It’s doubtful that many people who see Sound City will be familiar with the titular Los Angeles recording studio itself. But they will know Johnny Cash, Tom Petty, Trent Reznor, and other titans of the music industry—not to mention the film’s first-time director and key curiosity factor, former Nirvana drummer and current Foo Fighters frontman Dave Grohl.
Sound City isn’t just a glancing history of the now-shuttered studio, but an ode to old-school analog recording. Grohl, in a mostly effortless debut, starts things off with a cheesy voiceover of his own first encounter with Sound City: “We were just kids ... but we had these songs, and we had these dreams.” A rundown of many of the acts who worked at the studio follows (including Nirvana, whose Nevermind recording spurred other bands to flock to the place).
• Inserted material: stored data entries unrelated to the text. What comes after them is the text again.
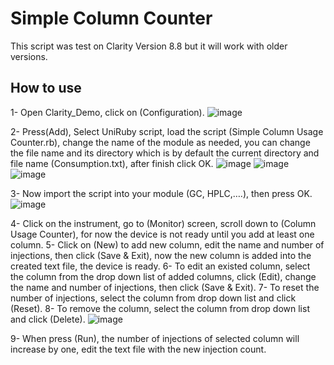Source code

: # Simple Column Counter
This script was test on Clarity Version 8.8 but it will work with older versions.

## How to use
1-	Open Clarity_Demo, click on (Configuration).
 ![image](https://user-images.githubusercontent.com/25401184/215547056-0646c7d8-ed90-4b0a-bda2-aa6150bce5f8.png)

2-	Press(Add), Select UniRuby script, load the script (Simple Column Usage Counter.rb), change the name of the module as needed, you can change the file name and its directory which is by default the current directory and file name (Consumption.txt), after finish click OK.
 ![image](https://user-images.githubusercontent.com/25401184/215547093-138ac41e-40ba-454b-a98d-064522c6a395.png)
![image](https://user-images.githubusercontent.com/25401184/215547168-a2124e6a-95ac-4ee9-ba74-91084d4367e2.png)
![image](https://user-images.githubusercontent.com/25401184/215547221-898d4699-a6cf-4ff7-b00e-132c4f9ae014.png)

3-	Now import the script into your module (GC, HPLC,….), then press OK.
![image](https://user-images.githubusercontent.com/25401184/215547271-310146d0-d834-4aa5-9b79-cfc1cc0b5140.png)

4-	Click on the instrument, go to (Monitor) screen, scroll down to (Column Usage Counter), for now the device is not ready until you add at least one column.
5-	Click on (New) to add new column, edit the name and number of injections, then click (Save & Exit), now the new column is added into the created text file, the device is ready.
6-	To edit an existed column, select the column from the drop down list of added columns, click (Edit), change the name and number of injections, then click (Save & Exit).
7-	To reset the number of injections, select the column from drop down list and click (Reset).
8-	To remove the column, select the column from drop down list and click (Delete).
 ![image](https://user-images.githubusercontent.com/25401184/215547324-388b07a3-151f-4d9c-aa30-18b88f6b6270.png)

9-	When press (Run), the number of injections of selected column will increase by one, edit the text file with the new injection count.
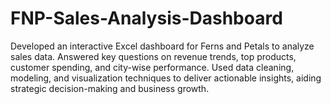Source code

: # FNP-Sales-Analysis-Dashboard
Developed an interactive Excel dashboard for Ferns and Petals to analyze sales data. Answered key questions on revenue trends, top products, customer spending, and city-wise performance. Used data cleaning, modeling, and visualization techniques to deliver actionable insights, aiding strategic decision-making and business growth.
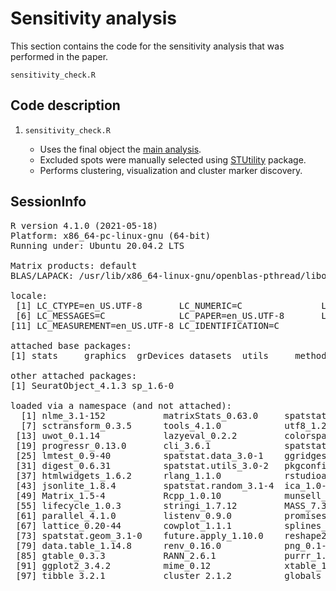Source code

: # Sensitivity analysis 

This section contains the code for the sensitivity analysis that was performed in the paper.

`sensitivity_check.R`


## Code description

1. `sensitivity_check.R`
   
   * Uses the final object the [main analysis](https://github.com/Moors-Code/visium_OB_motherhood/tree/main/analysis).
   * Excluded spots were manually selected using [STUtility](https://ludvigla.github.io/STUtility_web_site/index.html) package.
   * Performs clustering, visualization and cluster marker discovery.

## SessionInfo

<pre>R version 4.1.0 (2021-05-18)
Platform: x86_64-pc-linux-gnu (64-bit)
Running under: Ubuntu 20.04.2 LTS

Matrix products: default
BLAS/LAPACK: /usr/lib/x86_64-linux-gnu/openblas-pthread/libopenblasp-r0.3.8.so

locale:
 [1] LC_CTYPE=en_US.UTF-8       LC_NUMERIC=C               LC_TIME=en_US.UTF-8        LC_COLLATE=en_US.UTF-8     LC_MONETARY=en_US.UTF-8   
 [6] LC_MESSAGES=C              LC_PAPER=en_US.UTF-8       LC_NAME=C                  LC_ADDRESS=C               LC_TELEPHONE=C            
[11] LC_MEASUREMENT=en_US.UTF-8 LC_IDENTIFICATION=C       

attached base packages:
[1] stats     graphics  grDevices datasets  utils     methods   base     

other attached packages:
[1] SeuratObject_4.1.3 sp_1.6-0          

loaded via a namespace (and not attached):
  [1] nlme_3.1-152           matrixStats_0.63.0     spatstat.sparse_3.0-1  RcppAnnoy_0.0.20       RColorBrewer_1.1-3     httr_1.4.5            
  [7] sctransform_0.3.5      tools_4.1.0            utf8_1.2.3             R6_2.5.1               irlba_2.3.5.1          KernSmooth_2.23-20    
 [13] uwot_0.1.14            lazyeval_0.2.2         colorspace_2.1-0       tidyselect_1.2.0       gridExtra_2.3          compiler_4.1.0        
 [19] progressr_0.13.0       cli_3.6.1              spatstat.explore_3.1-0 plotly_4.10.1          Seurat_4.3.0           scales_1.2.1          
 [25] lmtest_0.9-40          spatstat.data_3.0-1    ggridges_0.5.4         pbapply_1.7-0          goftest_1.2-3          stringr_1.5.0         
 [31] digest_0.6.31          spatstat.utils_3.0-2   pkgconfig_2.0.3        htmltools_0.5.5        parallelly_1.35.0      fastmap_1.1.1         
 [37] htmlwidgets_1.6.2      rlang_1.1.0            rstudioapi_0.13        shiny_1.7.4            generics_0.1.3         zoo_1.8-12            
 [43] jsonlite_1.8.4         spatstat.random_3.1-4  ica_1.0-3              dplyr_1.1.2            magrittr_2.0.3         patchwork_1.1.2       
 [49] Matrix_1.5-4           Rcpp_1.0.10            munsell_0.5.0          fansi_1.0.4            abind_1.4-5            reticulate_1.28       
 [55] lifecycle_1.0.3        stringi_1.7.12         MASS_7.3-54            Rtsne_0.16             plyr_1.8.8             grid_4.1.0            
 [61] parallel_4.1.0         listenv_0.9.0          promises_1.2.0.1       ggrepel_0.9.3          deldir_1.0-6           miniUI_0.1.1.1        
 [67] lattice_0.20-44        cowplot_1.1.1          splines_4.1.0          tensor_1.5             pillar_1.9.0           igraph_1.4.2          
 [73] spatstat.geom_3.1-0    future.apply_1.10.0    reshape2_1.4.4         codetools_0.2-18       leiden_0.4.3           glue_1.6.2            
 [79] data.table_1.14.8      renv_0.16.0            png_0.1-8              vctrs_0.6.2            httpuv_1.6.9           polyclip_1.10-4       
 [85] gtable_0.3.3           RANN_2.6.1             purrr_1.0.1            tidyr_1.3.0            scattermore_0.8        future_1.32.0         
 [91] ggplot2_3.4.2          mime_0.12              xtable_1.8-4           later_1.3.0            survival_3.2-11        viridisLite_0.4.1     
 [97] tibble_3.2.1           cluster_2.1.2          globals_0.16.2         fitdistrplus_1.1-11    ellipsis_0.3.2         ROCR_1.0-11                       
</pre>





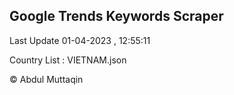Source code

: 

## Google Trends Keywords Scraper 
 
Last Update 01-04-2023 , 12:55:11

Country List :
VIETNAM.json



© Abdul Muttaqin 
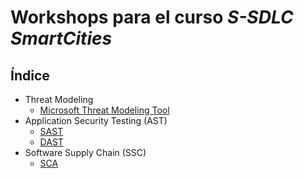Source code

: # Workshops para el curso *S-SDLC SmartCities*

## Índice
- Threat Modeling
    - [Microsoft Threat Modeling Tool](./1_ThreatModeling/1.1_Microsoft/README.md)
- Application Security Testing (AST)
    - [SAST](./2_AST/2.1_SAST/README.md)
    - [DAST](./2_AST/2.2_DAST_ZAP/README.md)
- Software Supply Chain (SSC)
    - [SCA](./3_SSC/3.1_SCA/README.md)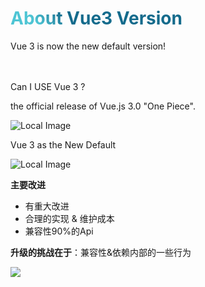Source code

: # About Vue3 Version <carbon-version />
Vue 3 is now the new default version! 

<br/>
<br />

<div
  v-click="1"
  class="text-center text-8xl align-middle">
  Can I USE Vue 3 ?
</div>

<div v-click="2">
<div grid="~ cols-2 gap-20" m="-t-2">
  <div>

  <p class="text-base">the official release of Vue.js 3.0 "One Piece".</p>
  
  ![Local Image](/assets/images/vue3.0.png)
  </div>
  <div>

  <p class="text-base"> Vue 3 as the New Default</p>

  ![Local Image](/assets/images/vue3.2.png)
  </div>
</div>
</div>

<div v-click="3">

  <div grid="~ cols-2 gap-20" m="-t-2">
<div>

**主要改进**

- 有重大改进
- 合理的实现 & 维护成本
- 兼容性90%的Api

**升级的挑战在于**：兼容性&依赖内部的一些行为
</div>

<div>
  <div><img border="rounded" src="/assets/images/vue3.jpeg" /></div>
</div>

  </div>
</div>

<style>
h1 {
  background-color: #2B90B6;
  background-image: linear-gradient(45deg, #4EC5D4 10%, #146b8c 20%);
  background-size: 100%;
  -webkit-background-clip: text;
  -moz-background-clip: text;
  -webkit-text-fill-color: transparent;
  -moz-text-fill-color: transparent;
}
.slidev-vclick-target{display: none}
.slidev-vclick-current{display: block}
</style>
The true star of the studio, however, was the Neve console, which revolutionized analog mixing and recording. Grohl talks to its inventor, Rupert Neve, who explains some of the technology. He also explores the enchantment of the location as a reason for its prodigious output, including the great drum sound that the ordinary block room produced. As Rick Rubin says, the results were due to a combination of “luck and magic.”
Grohl mixes archival footage and music videos with present-day comments from musicians, producers, and technicians who came in contact with Sound City. Petty is a big contributor, as is Butch Vig, the famed Nevermind producer and Garbage drummer. (Even Lars Ulrich, punching bag of the rock/metal world, makes an appearance.) We get lots of those-were-the-days stories that never become repetitive or tiresome. Of course, another big part of the conversation is the dawn of digital recording—boo, hiss!—and how its ability to so easily achieve “perfection” instead robbed music of its soul.
Grohl gets sentimental as he covers the stuio’s final days, but the doc’s overall tone and gist of its message is relayed by the studio’s second manager, Shivaun O’Brien: “Sound City was the place where real men went to make records.”